1. Die Recherche- und Analysephase dient dazu, klärende Fragen zu sammeln. Antworten auf die Fragen helfen, die Wirkabsicht und das formulierte Ziel noch präziser zu fassen. Zugleich kommen, etwa durch die Recherche, erste mögliche Quellen für Anregungen zum Vorschein. Diese Ergebnisse sollten unbedingt gesichert werden.
Im Zusammenhang der Predigtarbeit haben hier unter anderem alle analytischen Momente zu Text, Topos, Tradition ihren berechtigten Platz.
2. Die Unterbrechung beendet das linear-strukturierte Denken des ersten Schrittes und bereitet auf die «andere« Art des Denkens im folgenden Schritt vor.
3. Die Phase der aktiven Kreativität öffnet (methodisch angeleitet) mit freiem, vielleicht auch chaotischem Denken den Einfällen die Tür. Dazu tragen unterschiedliche Kreativitätsmethoden bei. Gemeinsam ist allen, dass es ausschließlich um Material geht, um die Fülle. Die Frage nach Qualität und Auswahl würde in dieser Phase hindern. Eine erste Umsetzung entsteht, bewusst unfertig, bei Texten am besten in einem Fluss (»flow«).
4. Die zweite Unterbrechung schafft den Abstand zur ersten Umsetzung. Eine schlafreiche Nacht, ein besonnter Spaziergang. Jedenfalls Zeit und Raum zwischen der Rolle der Kreation und der Überarbeitung.
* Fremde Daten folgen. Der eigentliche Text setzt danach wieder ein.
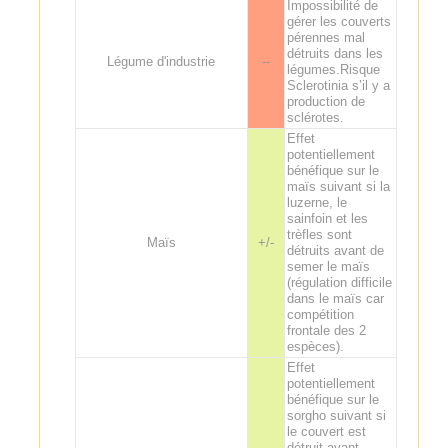
Impossibilité de
gérer les couverts
pérennes mal
détruits dans les
Légume d'industrie
--
légumes.Risque
Sclerotinia s’il y a
production de
sclérotes.
Effet
potentiellement
bénéfique sur le
maïs suivant si la
luzerne, le
sainfoin et les
trèfles sont
Maïs
+/-
détruits avant de
semer le maïs
(régulation difficile
dans le maïs car
compétition
frontale des 2
espèces).
Effet
potentiellement
bénéfique sur le
sorgho suivant si
le couvert est
détruit avant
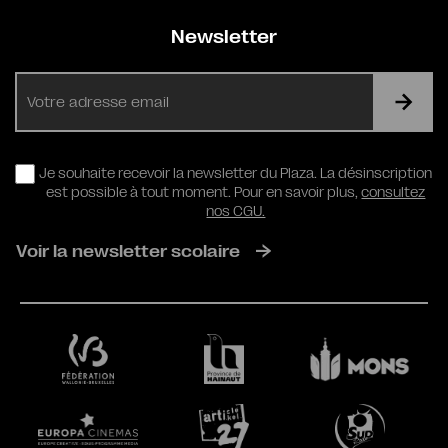
Newsletter
E-
mail
RGPD
Je souhaite recevoir la newsletter du Plaza. La désinscription
est possible à tout moment. Pour en savoir plus,
consultez
nos CGU.
Voir la newsletter scolaire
5. Die Entscheidungs- und Überarbeitungsphase ist wieder von linear-strukturiertem Denken geprägt. In ihr werden die Ergebisse der Kreativphase an die Ziele zurückgekoppelt: Was ist zielführend, was könnte noch zielführender werden? Möglicherweise fallen die besonderen Lieblinge der Überarbeitung zum Opfer.
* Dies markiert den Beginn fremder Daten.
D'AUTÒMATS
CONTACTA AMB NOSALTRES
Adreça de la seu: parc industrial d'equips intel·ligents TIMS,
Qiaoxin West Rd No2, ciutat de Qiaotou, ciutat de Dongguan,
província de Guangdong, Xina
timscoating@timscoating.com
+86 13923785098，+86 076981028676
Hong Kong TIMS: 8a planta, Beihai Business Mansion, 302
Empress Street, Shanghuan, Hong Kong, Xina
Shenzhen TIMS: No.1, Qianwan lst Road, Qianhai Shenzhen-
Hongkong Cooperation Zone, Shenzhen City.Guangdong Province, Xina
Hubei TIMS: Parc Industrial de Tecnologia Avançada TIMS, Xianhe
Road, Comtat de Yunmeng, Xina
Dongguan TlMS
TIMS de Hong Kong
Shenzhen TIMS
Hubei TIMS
Neben dieser strukturierten Vorgehensweise (und quer zu ihr) gibt es die Dimension der passiven Kreativtät mit freien Einfällen und deren Sicherung auf Zetteln. Diese Einfälle werden in der Phase 3 eingespeist.
Hinweis: Für den dritten Schritt gelten besondere Regeln:
■ Fülle, Fülle, Fülle: Quantität zählt, Qualität ist kein Kriterium.
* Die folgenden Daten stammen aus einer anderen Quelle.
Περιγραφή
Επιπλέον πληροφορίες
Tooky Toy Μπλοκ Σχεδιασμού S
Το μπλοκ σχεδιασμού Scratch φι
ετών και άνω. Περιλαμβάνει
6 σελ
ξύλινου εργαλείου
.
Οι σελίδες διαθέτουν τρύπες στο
■ Willkommen: Jeder Einfall ist erwünscht. Auch das Schräge, das Witzige, das Unzusammenhängende. Jeder Einfall wird wertschätzend notiert.
■ Weiter so: Dem ersten Schwung folgt ein zweiter. Ganz bestimmt. Deshalb das erste Einfallstal aushalten und weitermachen.
■ Gut ist gut genug: Das, was heute entsteht, ist gut.